Lentamente il bambino scopre che nonostante l’ambiente e il reale lo mettano davvero alla prova, suscitando e alimentando la sua rabbia, il suo desiderio di provare e riprovare rimane integro fino ad arrivare ad avere la pazienza di rifare la torre che inevitabilmente ad un certo punto cadrà.

Il suo interesse si sposta dal desiderio magico di avere il controllo sull’ambiente al desiderio di conoscere l’ambiente così com’è. Da qui si inizia a diventare grandi e soprattutto curiosi di scoprire tutte le possibilità che il mondo mette a disposizione. Inizia la costruzione del pensiero che accompagna la capacità di immaginare senza necessariamente dover rifare l’esperienza pratica.

Il pensiero diventa astratto e la pazienza supporta il raggiungimento del risultato.

Il ruolo dell’adulto in questo momento della vita del bambino è molto importante, deve accogliere la rabbia scatenata dalla scoperta dell’oggetto trovando parole  rassicuranti che rendano più semplice l’incontro con l’insuccesso.

“Se le prime reazioni sono sovente delle reazioni di rivolta contro l’insuccesso, con l’aggressività distruttrice, ma poco a poco – a condizione che l’adulto non intervenga, né per giudicare, né per aiutare, dimostrare, spiegare – il bambino acquisisce la pazienza e la perseveranza che assicurano la costanza del desiderio attraverso le difficoltà di realizzazione.” (B. Aucouturier)

DIARIO DI BORDO DI UNA PSICOMOTRICISTA

Perché gli articoli di blog?

Ho pensato di stilare una lista di tutte le cose importanti che quotidianamente vivo nel mio lavoro con i bambini e i genitori.

Spesso, insieme all’osservazione del comportamento spontaneo del bambino mi pongo l’obiettivo di conciliare il tempo dell’adulto, veloce, logico ed emotivo con quello del bambino, curioso, a volte lento o caotico, come un disegno che prende vita sul foglio.

Mi sembra interessante soffermarmi sulla diversità dell’adulto e del bambino, sui loro bisogni e su un sentire che, a tratti, li pone molto lontani o troppo vicini, quasi sovrapponibili, creando, di fatto, un inciampo che rallenta il passo e che aumenta per entrambi la confusione e la frustrazione.

* [Esercizio proposto]
Riscrivi la parte dell'estratto che comincia con "Ho pensato di" e prosegue fino a "e la frustrazione.", sostituendo ogni "bambino" con "piccolo". I dati riportati più sotto non servono.

* [Dati mostrati]
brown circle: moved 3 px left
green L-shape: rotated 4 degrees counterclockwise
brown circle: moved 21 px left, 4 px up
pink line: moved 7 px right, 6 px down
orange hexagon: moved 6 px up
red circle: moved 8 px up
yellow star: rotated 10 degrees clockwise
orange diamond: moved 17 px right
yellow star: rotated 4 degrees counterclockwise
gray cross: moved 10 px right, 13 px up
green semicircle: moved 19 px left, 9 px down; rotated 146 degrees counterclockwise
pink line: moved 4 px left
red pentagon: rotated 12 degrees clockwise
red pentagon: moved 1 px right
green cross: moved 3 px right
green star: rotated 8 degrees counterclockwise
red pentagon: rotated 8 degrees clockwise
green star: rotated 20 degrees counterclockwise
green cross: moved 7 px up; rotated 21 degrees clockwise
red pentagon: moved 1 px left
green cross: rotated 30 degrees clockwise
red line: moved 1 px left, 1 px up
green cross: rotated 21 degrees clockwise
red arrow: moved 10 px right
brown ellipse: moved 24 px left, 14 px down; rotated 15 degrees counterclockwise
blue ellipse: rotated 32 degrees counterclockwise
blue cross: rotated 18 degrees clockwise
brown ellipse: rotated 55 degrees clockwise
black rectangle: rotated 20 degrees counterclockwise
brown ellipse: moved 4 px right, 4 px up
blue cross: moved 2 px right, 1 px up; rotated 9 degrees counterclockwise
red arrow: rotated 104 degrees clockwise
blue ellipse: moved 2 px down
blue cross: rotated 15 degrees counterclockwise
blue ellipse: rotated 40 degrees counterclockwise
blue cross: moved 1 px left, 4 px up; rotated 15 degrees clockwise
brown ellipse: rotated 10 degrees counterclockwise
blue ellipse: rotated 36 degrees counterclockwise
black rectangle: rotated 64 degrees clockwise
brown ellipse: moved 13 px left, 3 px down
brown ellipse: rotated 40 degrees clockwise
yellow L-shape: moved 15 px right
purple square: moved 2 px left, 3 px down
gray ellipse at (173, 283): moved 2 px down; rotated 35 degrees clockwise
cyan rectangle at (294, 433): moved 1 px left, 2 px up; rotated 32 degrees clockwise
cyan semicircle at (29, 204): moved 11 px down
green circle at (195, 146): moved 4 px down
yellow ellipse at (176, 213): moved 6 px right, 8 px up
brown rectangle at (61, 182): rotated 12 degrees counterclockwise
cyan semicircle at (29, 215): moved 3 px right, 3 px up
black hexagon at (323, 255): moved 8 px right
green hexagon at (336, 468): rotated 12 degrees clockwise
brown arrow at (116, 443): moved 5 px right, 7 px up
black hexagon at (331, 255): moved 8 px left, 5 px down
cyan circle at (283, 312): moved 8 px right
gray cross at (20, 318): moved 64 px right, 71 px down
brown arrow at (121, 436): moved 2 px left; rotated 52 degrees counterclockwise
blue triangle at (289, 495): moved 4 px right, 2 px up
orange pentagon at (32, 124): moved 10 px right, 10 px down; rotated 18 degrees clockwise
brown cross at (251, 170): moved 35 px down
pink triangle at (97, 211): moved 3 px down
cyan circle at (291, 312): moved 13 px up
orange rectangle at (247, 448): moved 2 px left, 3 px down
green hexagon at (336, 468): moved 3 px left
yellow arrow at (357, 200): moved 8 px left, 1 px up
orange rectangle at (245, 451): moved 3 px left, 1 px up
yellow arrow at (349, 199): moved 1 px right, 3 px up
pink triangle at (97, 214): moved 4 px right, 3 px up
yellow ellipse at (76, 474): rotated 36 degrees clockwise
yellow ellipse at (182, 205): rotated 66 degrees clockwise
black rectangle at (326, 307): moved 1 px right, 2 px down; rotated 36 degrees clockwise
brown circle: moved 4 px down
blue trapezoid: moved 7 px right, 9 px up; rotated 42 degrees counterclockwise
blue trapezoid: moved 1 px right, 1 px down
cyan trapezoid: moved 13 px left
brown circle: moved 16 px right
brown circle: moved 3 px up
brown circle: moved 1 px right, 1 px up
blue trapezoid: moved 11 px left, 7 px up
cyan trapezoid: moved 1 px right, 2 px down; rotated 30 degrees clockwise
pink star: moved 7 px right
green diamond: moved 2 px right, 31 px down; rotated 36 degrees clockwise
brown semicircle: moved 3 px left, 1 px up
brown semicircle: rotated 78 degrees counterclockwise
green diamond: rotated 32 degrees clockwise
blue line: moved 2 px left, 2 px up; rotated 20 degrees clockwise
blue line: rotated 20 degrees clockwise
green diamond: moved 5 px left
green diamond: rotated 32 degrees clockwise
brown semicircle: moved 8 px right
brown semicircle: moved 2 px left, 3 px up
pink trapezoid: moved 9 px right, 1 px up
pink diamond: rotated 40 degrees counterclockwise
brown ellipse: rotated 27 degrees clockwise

* [Risposta corretta]
Ho pensato di stilare una lista di tutte le cose importanti che quotidianamente vivo nel mio lavoro con i bambini e i genitori.

Spesso, insieme all’osservazione del comportamento spontaneo del piccolo mi pongo l’obiettivo di conciliare il tempo dell’adulto, veloce, logico ed emotivo con quello del piccolo, curioso, a volte lento o caotico, come un disegno che prende vita sul foglio.

Mi sembra interessante soffermarmi sulla diversità dell’adulto e del piccolo, sui loro bisogni e su un sentire che, a tratti, li pone molto lontani o troppo vicini, quasi sovrapponibili, creando, di fatto, un inciampo che rallenta il passo e che aumenta per entrambi la confusione e la frustrazione.